Отступив еще дальше в темноту, он заметил, что не единственный захвачен этим зрелищем. Рядом с ним, все с тем же напряженным лицом, не отрывая взгляда от соэллианки в центре зала, стоял Пол. Ардорини хотел сказать, что будет лучше, если они вернутся к столу, но вдруг понял, что Коулс его просто не услышит.
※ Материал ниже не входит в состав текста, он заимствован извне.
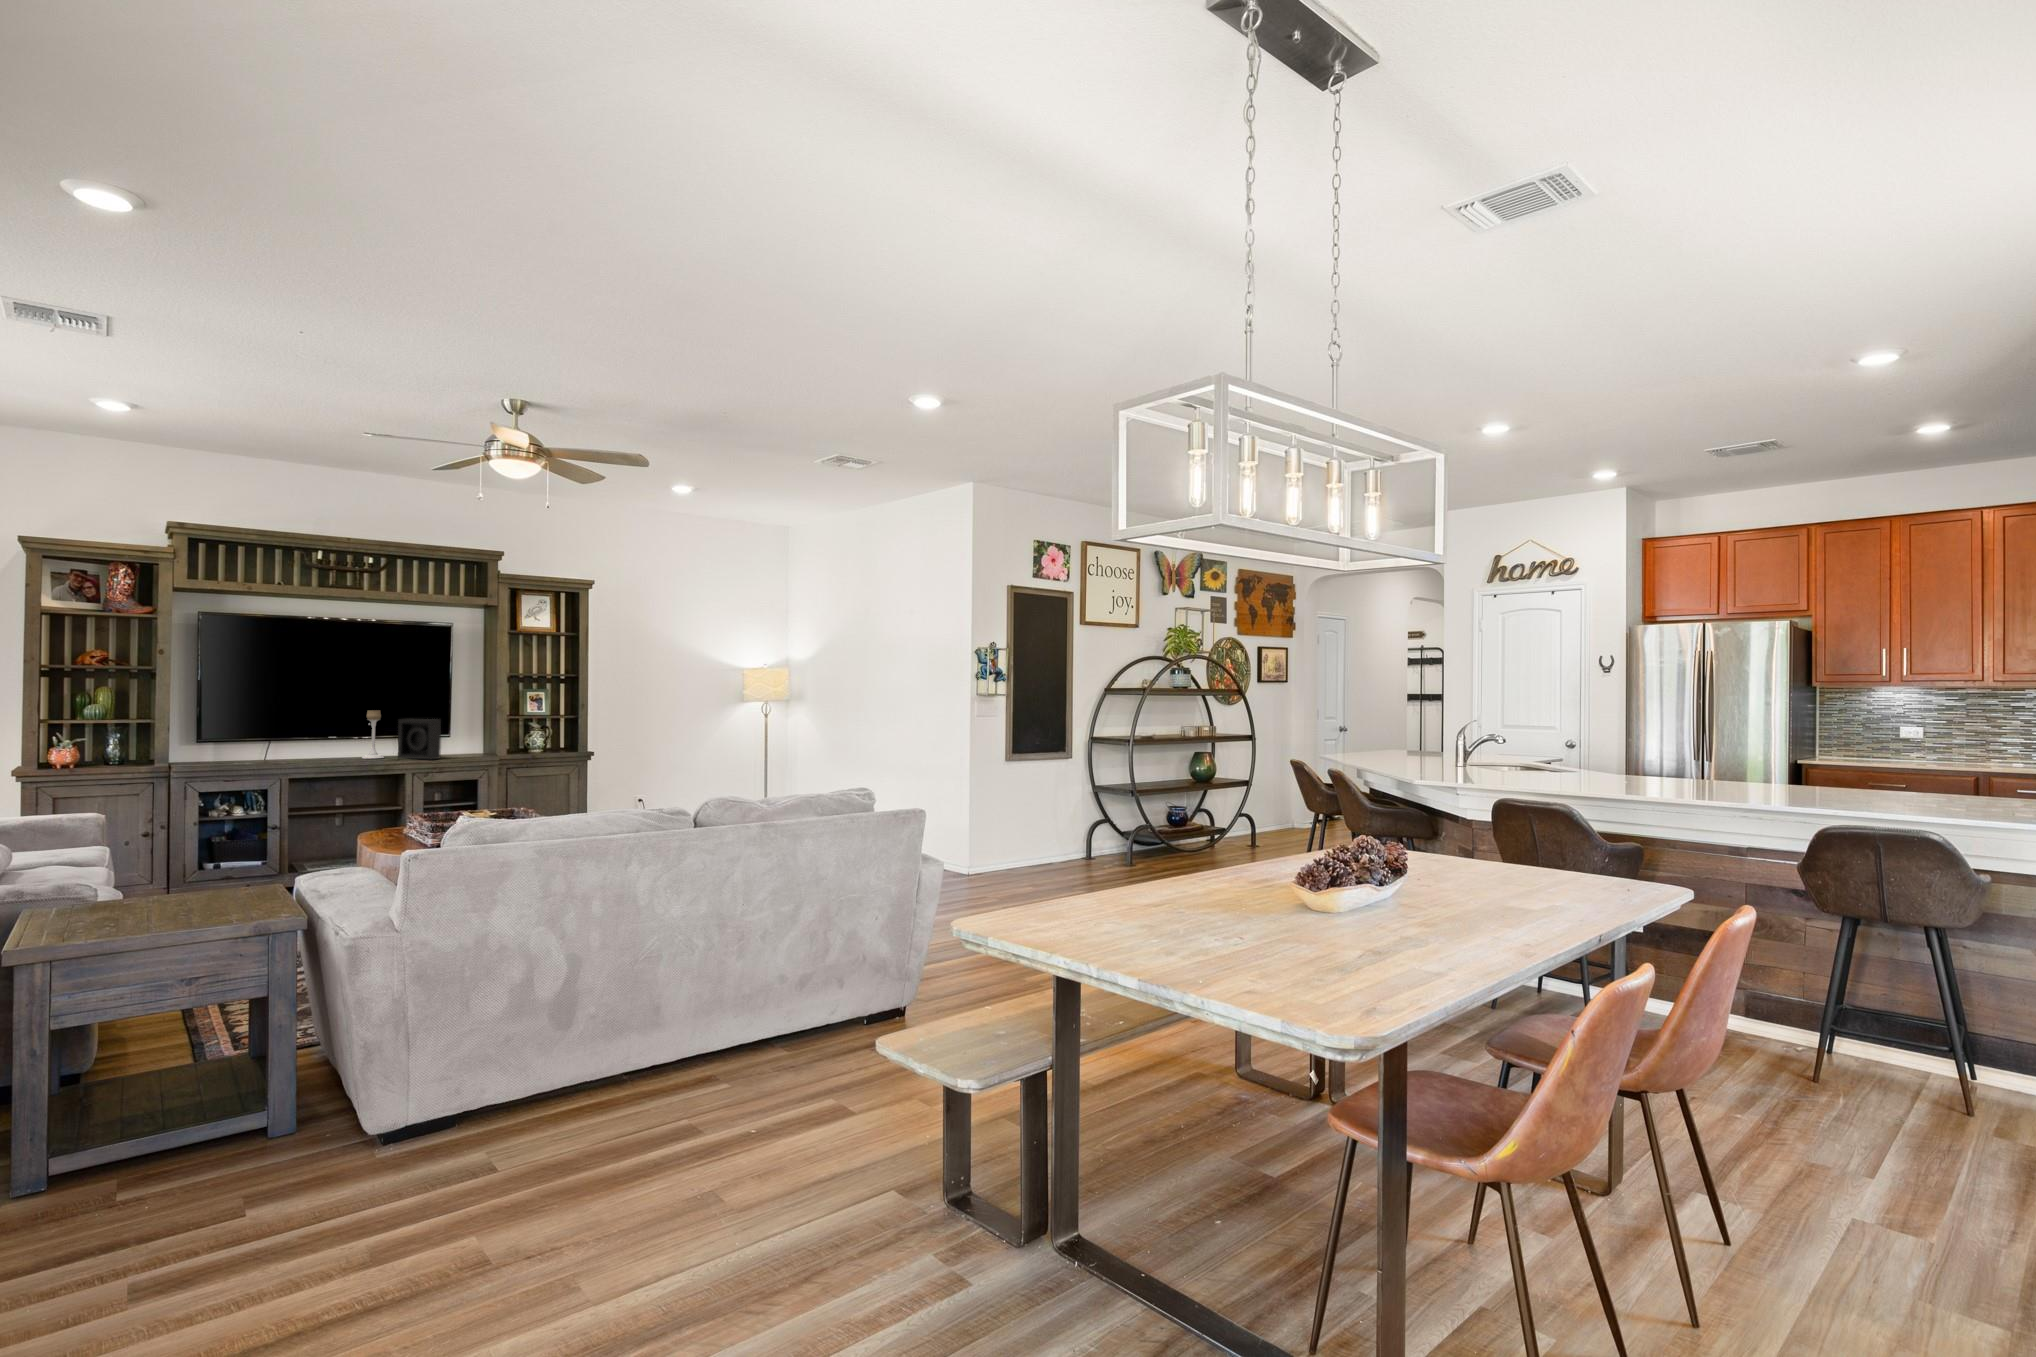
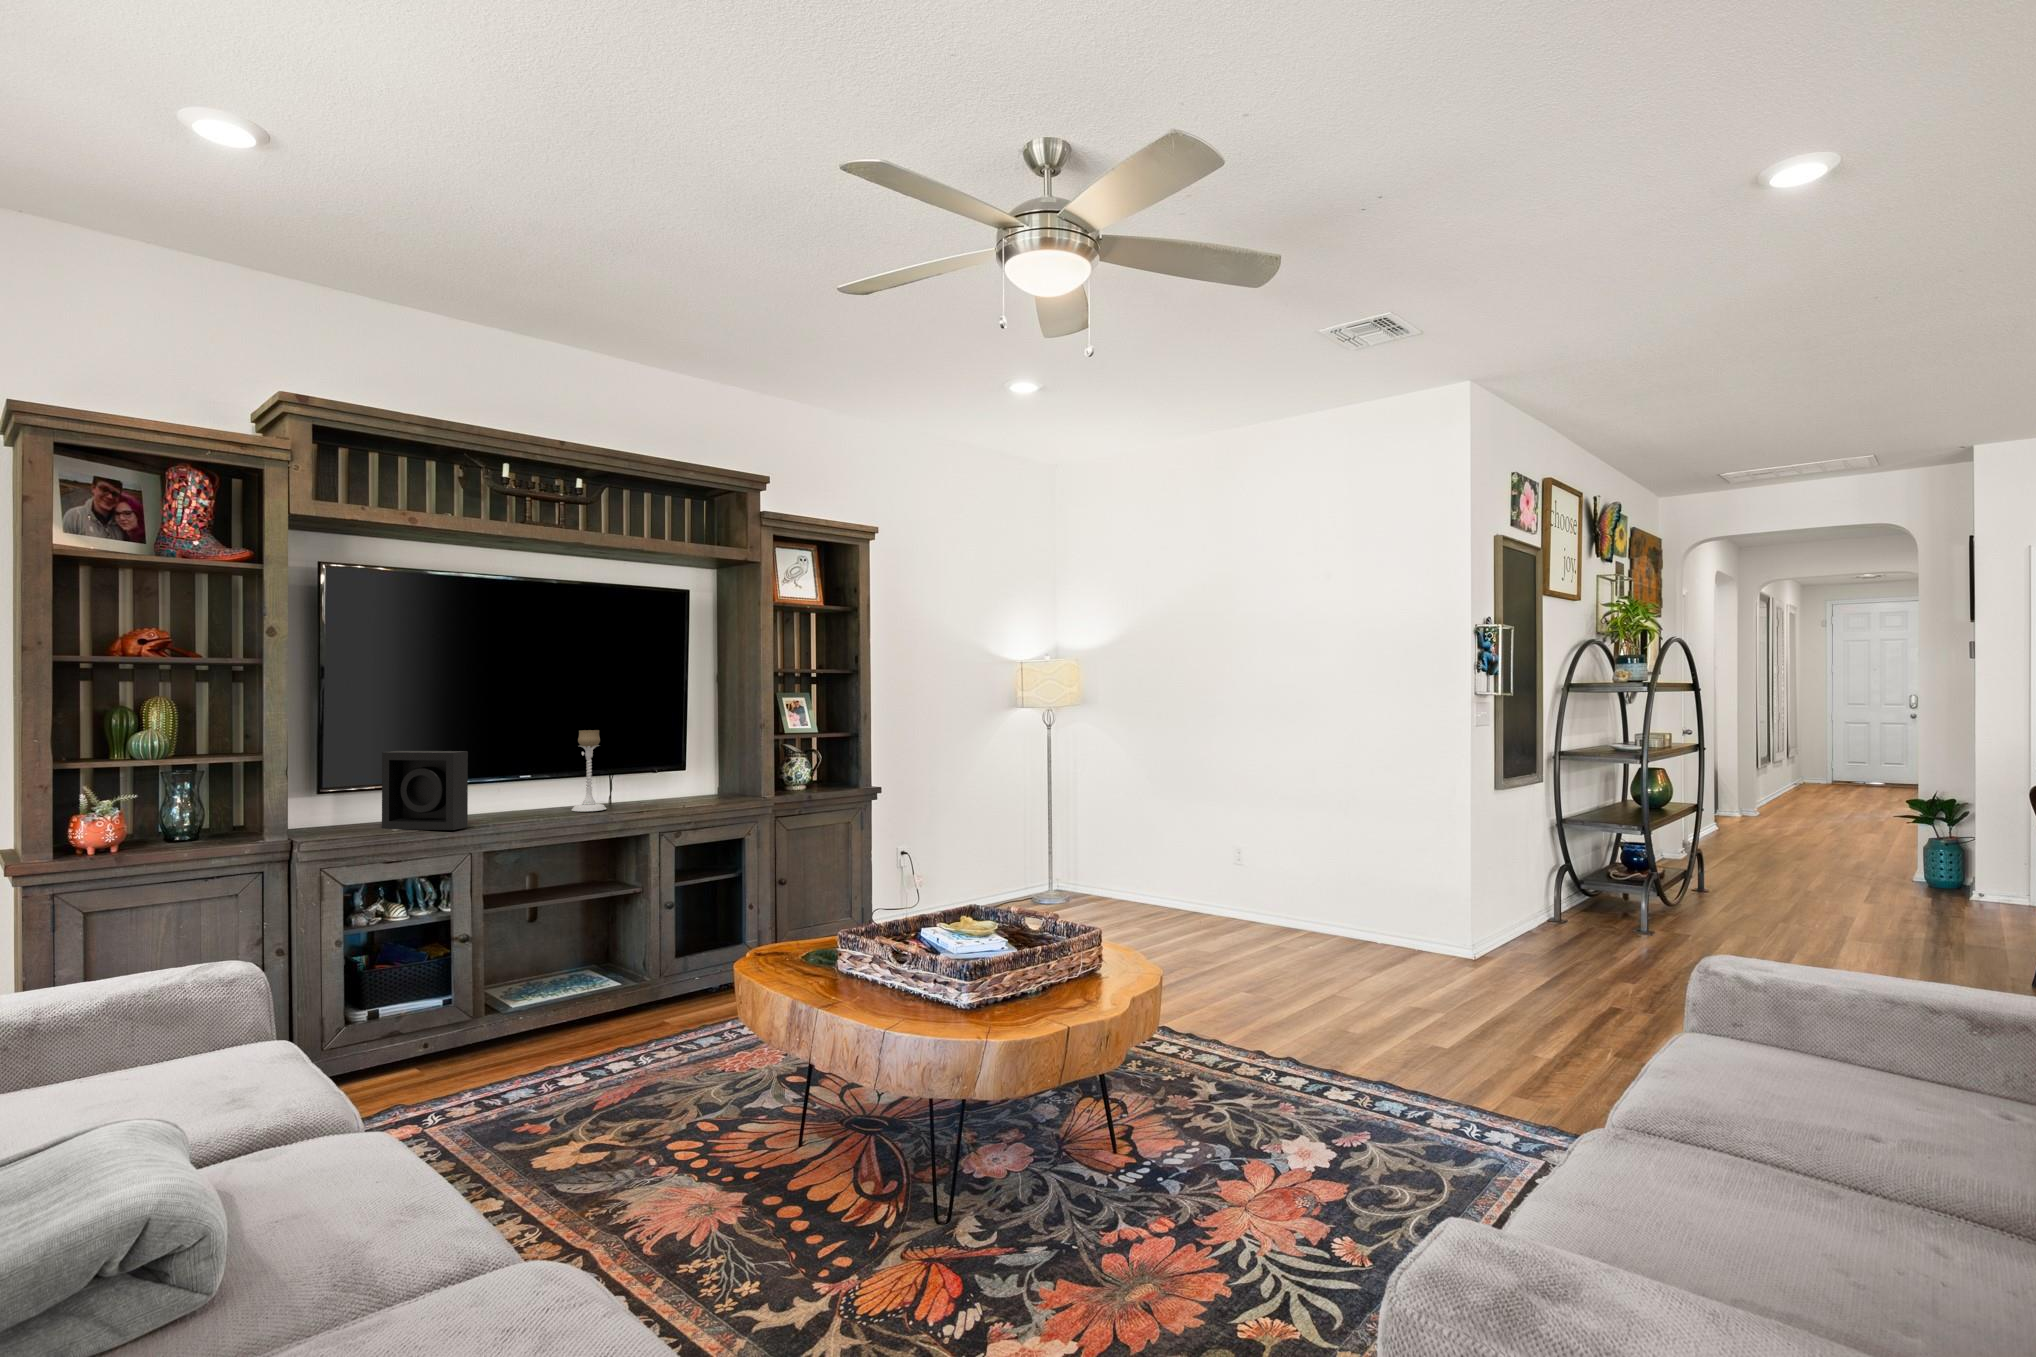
speaker: present [398,719,441,759] -> present [382,751,468,830]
Музыка взлетела вверх и замерла на миг. В эту же секунду новый ураган звуков обрушился на зал, но за мгновение тишины Пол неожиданно легким скользящим движением оказался там же, в центре, рядом с Лиэлл, а она, совершенно не удивившись, будто так и надо, развернулась к нему лицом, ноги захлестнул голубой каскад переливающейся ткани. Застыла, воздев вспорхнувшие вверх руки, глядя с тем же вызовом, что и за столом, но теперь это был иной оттенок. Не злость, не гнев… Страсть. И когда гитара снова устремилась ввысь, они летели с музыкой уже вместе, слаженно, как будто репетировали этот танец каждый день. Никогда — ни до, ни после этого вечера — Фрэнк не видел ничего более красивого. Это был не просто танец двоих, это была сама любовь, ревность, ярость, боль, жизнь и смерть одновременно. В каждом движении, в каждом взгляде этой пары было что-то неземное, нездешнее. Они танцевали так, будто сразу после остановки музыки остановятся и их сердца.